→ **Material provided**:
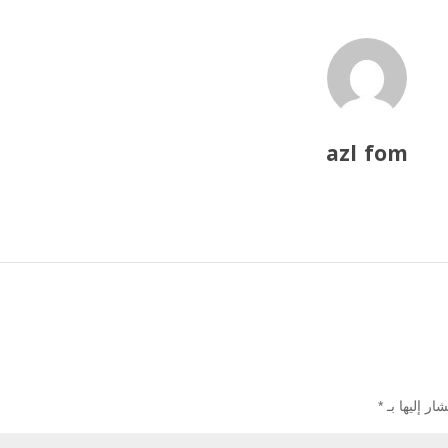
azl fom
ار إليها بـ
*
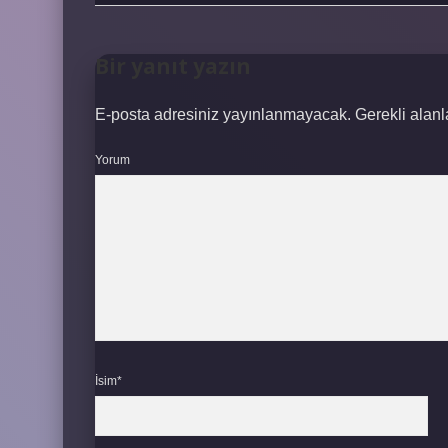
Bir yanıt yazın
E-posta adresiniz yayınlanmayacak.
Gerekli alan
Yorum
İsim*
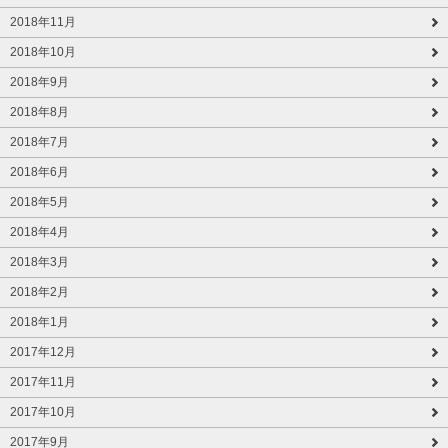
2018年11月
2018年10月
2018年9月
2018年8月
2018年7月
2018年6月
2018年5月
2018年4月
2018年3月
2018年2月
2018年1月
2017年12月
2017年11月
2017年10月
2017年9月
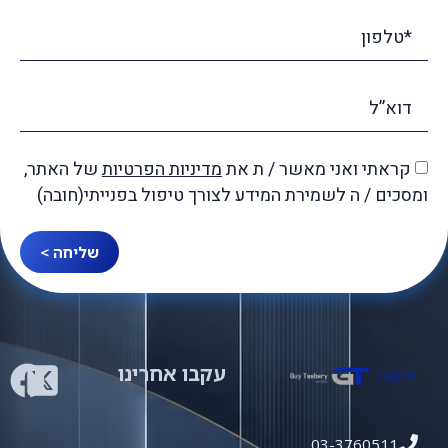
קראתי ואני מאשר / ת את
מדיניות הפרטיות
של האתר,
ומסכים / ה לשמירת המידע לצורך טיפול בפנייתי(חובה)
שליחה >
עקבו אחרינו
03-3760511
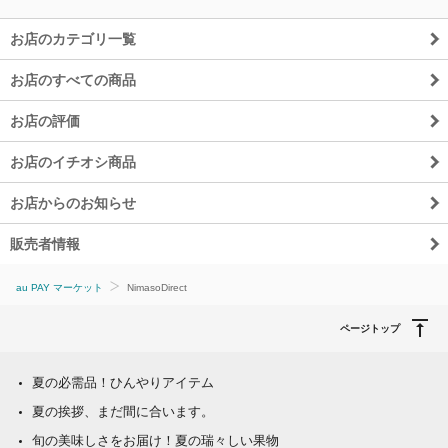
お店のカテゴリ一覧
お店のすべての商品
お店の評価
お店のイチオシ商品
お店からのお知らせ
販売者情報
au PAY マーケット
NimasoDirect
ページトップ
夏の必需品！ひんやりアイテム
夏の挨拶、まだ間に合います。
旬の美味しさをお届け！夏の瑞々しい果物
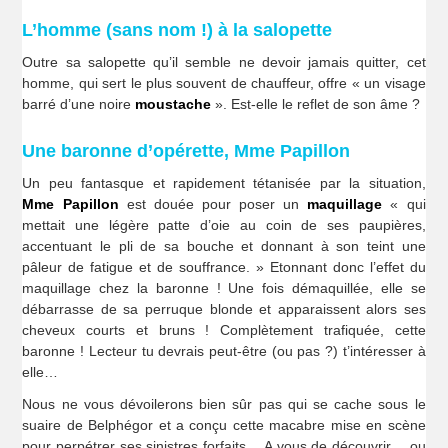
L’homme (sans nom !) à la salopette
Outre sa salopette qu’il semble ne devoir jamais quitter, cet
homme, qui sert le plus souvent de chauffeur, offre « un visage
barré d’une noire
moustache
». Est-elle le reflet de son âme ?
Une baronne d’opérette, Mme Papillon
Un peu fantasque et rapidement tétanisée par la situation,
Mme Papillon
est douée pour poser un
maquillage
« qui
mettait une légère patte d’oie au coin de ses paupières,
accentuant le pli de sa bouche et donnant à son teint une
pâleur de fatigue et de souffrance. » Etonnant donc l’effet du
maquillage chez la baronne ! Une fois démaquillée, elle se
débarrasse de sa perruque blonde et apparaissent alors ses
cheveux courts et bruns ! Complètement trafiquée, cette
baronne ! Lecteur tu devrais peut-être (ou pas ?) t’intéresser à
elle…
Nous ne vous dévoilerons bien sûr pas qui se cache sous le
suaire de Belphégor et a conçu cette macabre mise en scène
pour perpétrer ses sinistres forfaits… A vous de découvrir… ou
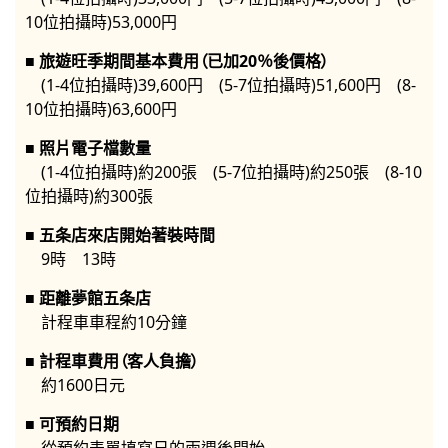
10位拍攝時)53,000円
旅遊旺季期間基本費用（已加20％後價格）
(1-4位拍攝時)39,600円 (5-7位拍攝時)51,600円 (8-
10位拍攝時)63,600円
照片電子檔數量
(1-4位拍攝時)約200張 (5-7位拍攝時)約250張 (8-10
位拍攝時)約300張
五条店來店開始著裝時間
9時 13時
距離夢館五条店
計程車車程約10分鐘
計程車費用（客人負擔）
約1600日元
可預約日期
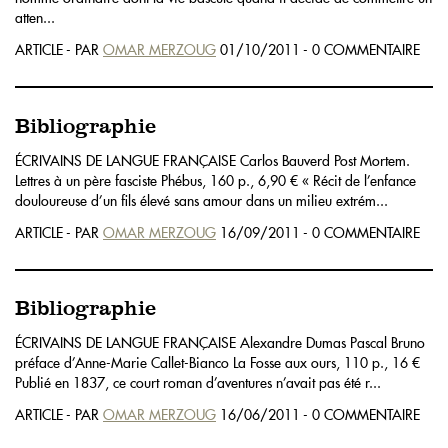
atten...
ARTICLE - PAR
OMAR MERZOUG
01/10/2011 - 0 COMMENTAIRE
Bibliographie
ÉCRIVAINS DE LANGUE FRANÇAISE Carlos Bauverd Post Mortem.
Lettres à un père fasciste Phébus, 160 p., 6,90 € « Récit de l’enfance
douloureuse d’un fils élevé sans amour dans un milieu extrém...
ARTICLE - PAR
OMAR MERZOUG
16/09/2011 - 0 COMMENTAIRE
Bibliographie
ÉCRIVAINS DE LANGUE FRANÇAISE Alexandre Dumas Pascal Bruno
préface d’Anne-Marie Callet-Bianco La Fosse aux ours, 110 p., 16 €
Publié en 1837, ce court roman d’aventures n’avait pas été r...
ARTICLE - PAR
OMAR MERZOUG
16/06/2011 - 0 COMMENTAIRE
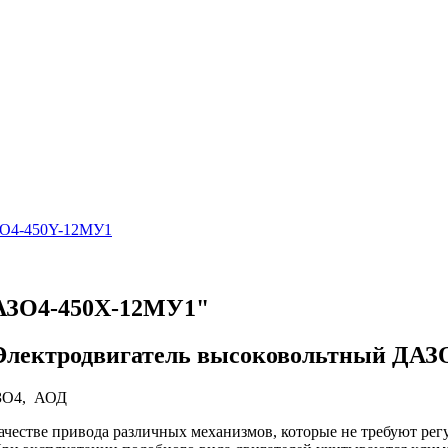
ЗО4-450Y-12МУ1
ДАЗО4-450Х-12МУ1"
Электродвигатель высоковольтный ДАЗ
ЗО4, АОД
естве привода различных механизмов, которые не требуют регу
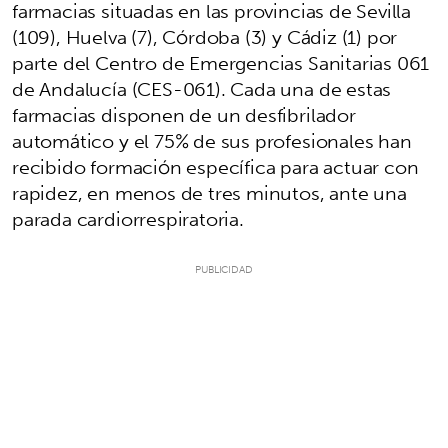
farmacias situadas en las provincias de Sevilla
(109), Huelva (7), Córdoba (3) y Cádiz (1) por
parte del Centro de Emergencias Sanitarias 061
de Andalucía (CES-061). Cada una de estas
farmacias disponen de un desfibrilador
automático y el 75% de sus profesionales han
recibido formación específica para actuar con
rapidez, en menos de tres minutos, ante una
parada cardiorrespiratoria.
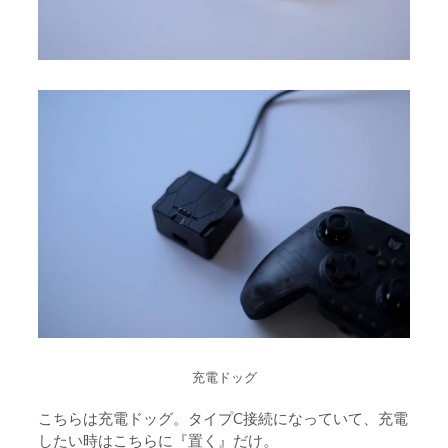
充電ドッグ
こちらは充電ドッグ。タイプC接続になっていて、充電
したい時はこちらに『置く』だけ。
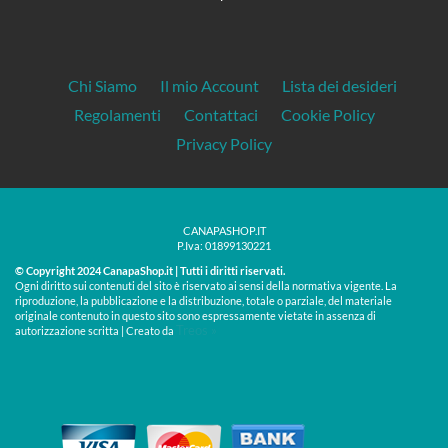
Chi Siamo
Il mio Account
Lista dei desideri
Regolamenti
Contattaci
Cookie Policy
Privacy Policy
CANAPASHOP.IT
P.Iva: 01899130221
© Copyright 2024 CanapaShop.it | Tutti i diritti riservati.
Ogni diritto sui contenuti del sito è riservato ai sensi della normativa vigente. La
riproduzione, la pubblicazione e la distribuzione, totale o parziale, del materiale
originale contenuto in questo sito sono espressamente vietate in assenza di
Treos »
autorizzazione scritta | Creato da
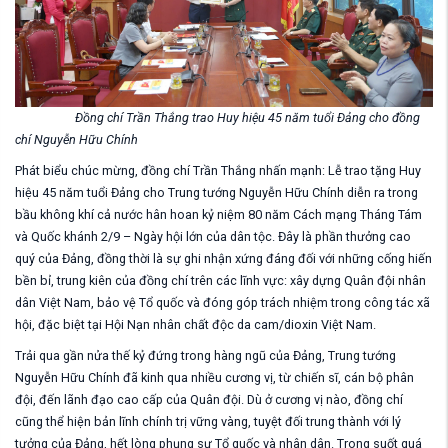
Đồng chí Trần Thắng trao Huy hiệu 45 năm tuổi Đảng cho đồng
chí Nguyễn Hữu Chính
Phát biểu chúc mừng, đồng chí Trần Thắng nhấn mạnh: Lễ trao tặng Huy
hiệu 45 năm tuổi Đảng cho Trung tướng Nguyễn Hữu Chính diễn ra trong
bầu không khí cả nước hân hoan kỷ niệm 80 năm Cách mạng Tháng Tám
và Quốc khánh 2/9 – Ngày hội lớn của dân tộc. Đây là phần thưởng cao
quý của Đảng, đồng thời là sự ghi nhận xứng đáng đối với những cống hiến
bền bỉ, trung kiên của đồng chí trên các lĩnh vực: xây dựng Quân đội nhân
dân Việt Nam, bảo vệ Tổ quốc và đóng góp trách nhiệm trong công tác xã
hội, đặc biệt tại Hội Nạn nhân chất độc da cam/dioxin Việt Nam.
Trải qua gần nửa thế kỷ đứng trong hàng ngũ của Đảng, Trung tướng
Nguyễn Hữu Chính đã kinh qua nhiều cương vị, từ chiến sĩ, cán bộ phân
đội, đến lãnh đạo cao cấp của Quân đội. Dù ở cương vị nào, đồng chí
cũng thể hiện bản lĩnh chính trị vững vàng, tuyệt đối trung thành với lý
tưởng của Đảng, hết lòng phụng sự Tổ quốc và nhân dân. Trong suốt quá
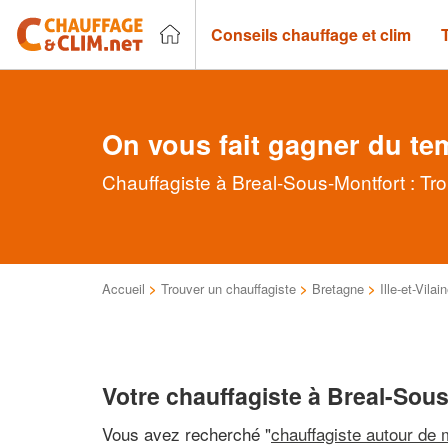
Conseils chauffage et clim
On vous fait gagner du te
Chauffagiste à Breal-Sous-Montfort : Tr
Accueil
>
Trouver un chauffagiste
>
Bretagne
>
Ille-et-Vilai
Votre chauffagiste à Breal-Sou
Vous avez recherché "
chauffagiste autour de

→ **What is needed**: Output every record above exactly, leaving out the pictures.

→ **Exercise answer**:
azl fom
ار إليها بـ
*
Bir yanıt yazın
E-posta adresiniz yayınlanmayacak.
Gerekli alan
Yorum
İsim*
2018年11月
2018年10月
2018年9月
2018年8月
2018年7月
2018年6月
2018年5月
2018年4月
2018年3月
2018年2月
2018年1月
2017年12月
2017年11月
2017年10月
2017年9月
קראתי ואני מאשר / ת את
מדיניות הפרטיות
של האתר,
ומסכים / ה לשמירת המידע לצורך טיפול בפנייתי(חובה)
שליחה >
עקבו אחרינו
03-3760511
お店のカテゴリ一覧
お店のすべての商品
お店の評価
お店のイチオシ商品
お店からのお知らせ
販売者情報
au PAY マーケット
NimasoDirect
ページトップ
夏の必需品！ひんやりアイテム
夏の挨拶、まだ間に合います。
旬の美味しさをお届け！夏の瑞々しい果物
L’homme (sans nom !) à la salopette
Outre sa salopette qu’il semble ne devoir jamais quitter, cet
homme, qui sert le plus souvent de chauffeur, offre « un visage
barré d’une noire
moustache
». Est-elle le reflet de son âme ?
Une baronne d’opérette, Mme Papillon
Un peu fantasque et rapidement tétanisée par la situation,
Mme Papillon
est douée pour poser un
maquillage
« qui
mettait une légère patte d’oie au coin de ses paupières,
accentuant le pli de sa bouche et donnant à son teint une
pâleur de fatigue et de souffrance. » Etonnant donc l’effet du
maquillage chez la baronne ! Une fois démaquillée, elle se
débarrasse de sa perruque blonde et apparaissent alors ses
cheveux courts et bruns ! Complètement trafiquée, cette
baronne ! Lecteur tu devrais peut-être (ou pas ?) t’intéresser à
elle…
Nous ne vous dévoilerons bien sûr pas qui se cache sous le
suaire de Belphégor et a conçu cette macabre mise en scène
pour perpétrer ses sinistres forfaits… A vous de découvrir… ou
10位拍攝時)53,000円
旅遊旺季期間基本費用（已加20％後價格）
(1-4位拍攝時)39,600円 (5-7位拍攝時)51,600円 (8-
10位拍攝時)63,600円
照片電子檔數量
(1-4位拍攝時)約200張 (5-7位拍攝時)約250張 (8-10
位拍攝時)約300張
五条店來店開始著裝時間
9時 13時
距離夢館五条店
計程車車程約10分鐘
計程車費用（客人負擔）
約1600日元
可預約日期
atten...
ARTICLE - PAR
OMAR MERZOUG
01/10/2011 - 0 COMMENTAIRE
Bibliographie
ÉCRIVAINS DE LANGUE FRANÇAISE Carlos Bauverd Post Mortem.
Lettres à un père fasciste Phébus, 160 p., 6,90 € « Récit de l’enfance
douloureuse d’un fils élevé sans amour dans un milieu extrém...
ARTICLE - PAR
OMAR MERZOUG
16/09/2011 - 0 COMMENTAIRE
Bibliographie
ÉCRIVAINS DE LANGUE FRANÇAISE Alexandre Dumas Pascal Bruno
préface d’Anne-Marie Callet-Bianco La Fosse aux ours, 110 p., 16 €
Publié en 1837, ce court roman d’aventures n’avait pas été r...
ARTICLE - PAR
OMAR MERZOUG
16/06/2011 - 0 COMMENTAIRE
ЗО4-450Y-12МУ1
ДАЗО4-450Х-12МУ1"
Электродвигатель высоковольтный ДАЗ
ЗО4, АОД
естве привода различных механизмов, которые не требуют регу
farmacias situadas en las provincias de Sevilla
(109), Huelva (7), Córdoba (3) y Cádiz (1) por
parte del Centro de Emergencias Sanitarias 061
de Andalucía (CES-061). Cada una de estas
farmacias disponen de un desfibrilador
automático y el 75% de sus profesionales han
recibido formación específica para actuar con
rapidez, en menos de tres minutos, ante una
parada cardiorrespiratoria.
充電ドッグ
こちらは充電ドッグ。タイプC接続になっていて、充電
したい時はこちらに『置く』だけ。
Chi Siamo
Il mio Account
Lista dei desideri
Regolamenti
Contattaci
Cookie Policy
Privacy Policy
CANAPASHOP.IT
P.Iva: 01899130221
© Copyright 2024 CanapaShop.it | Tutti i diritti riservati.
Ogni diritto sui contenuti del sito è riservato ai sensi della normativa vigente. La
riproduzione, la pubblicazione e la distribuzione, totale o parziale, del materiale
originale contenuto in questo sito sono espressamente vietate in assenza di
Treos »
autorizzazione scritta | Creato da
Đồng chí Trần Thắng trao Huy hiệu 45 năm tuổi Đảng cho đồng
chí Nguyễn Hữu Chính
Phát biểu chúc mừng, đồng chí Trần Thắng nhấn mạnh: Lễ trao tặng Huy
hiệu 45 năm tuổi Đảng cho Trung tướng Nguyễn Hữu Chính diễn ra trong
bầu không khí cả nước hân hoan kỷ niệm 80 năm Cách mạng Tháng Tám
và Quốc khánh 2/9 – Ngày hội lớn của dân tộc. Đây là phần thưởng cao
quý của Đảng, đồng thời là sự ghi nhận xứng đáng đối với những cống hiến
bền bỉ, trung kiên của đồng chí trên các lĩnh vực: xây dựng Quân đội nhân
dân Việt Nam, bảo vệ Tổ quốc và đóng góp trách nhiệm trong công tác xã
hội, đặc biệt tại Hội Nạn nhân chất độc da cam/dioxin Việt Nam.
Trải qua gần nửa thế kỷ đứng trong hàng ngũ của Đảng, Trung tướng
Nguyễn Hữu Chính đã kinh qua nhiều cương vị, từ chiến sĩ, cán bộ phân
đội, đến lãnh đạo cao cấp của Quân đội. Dù ở cương vị nào, đồng chí
cũng thể hiện bản lĩnh chính trị vững vàng, tuyệt đối trung thành với lý
tưởng của Đảng, hết lòng phụng sự Tổ quốc và nhân dân. Trong suốt quá
Conseils chauffage et clim
On vous fait gagner du te
Chauffagiste à Breal-Sous-Montfort : Tr
Accueil
>
Trouver un chauffagiste
>
Bretagne
>
Ille-et-Vilai
Votre chauffagiste à Breal-Sou
Vous avez recherché "
chauffagiste autour de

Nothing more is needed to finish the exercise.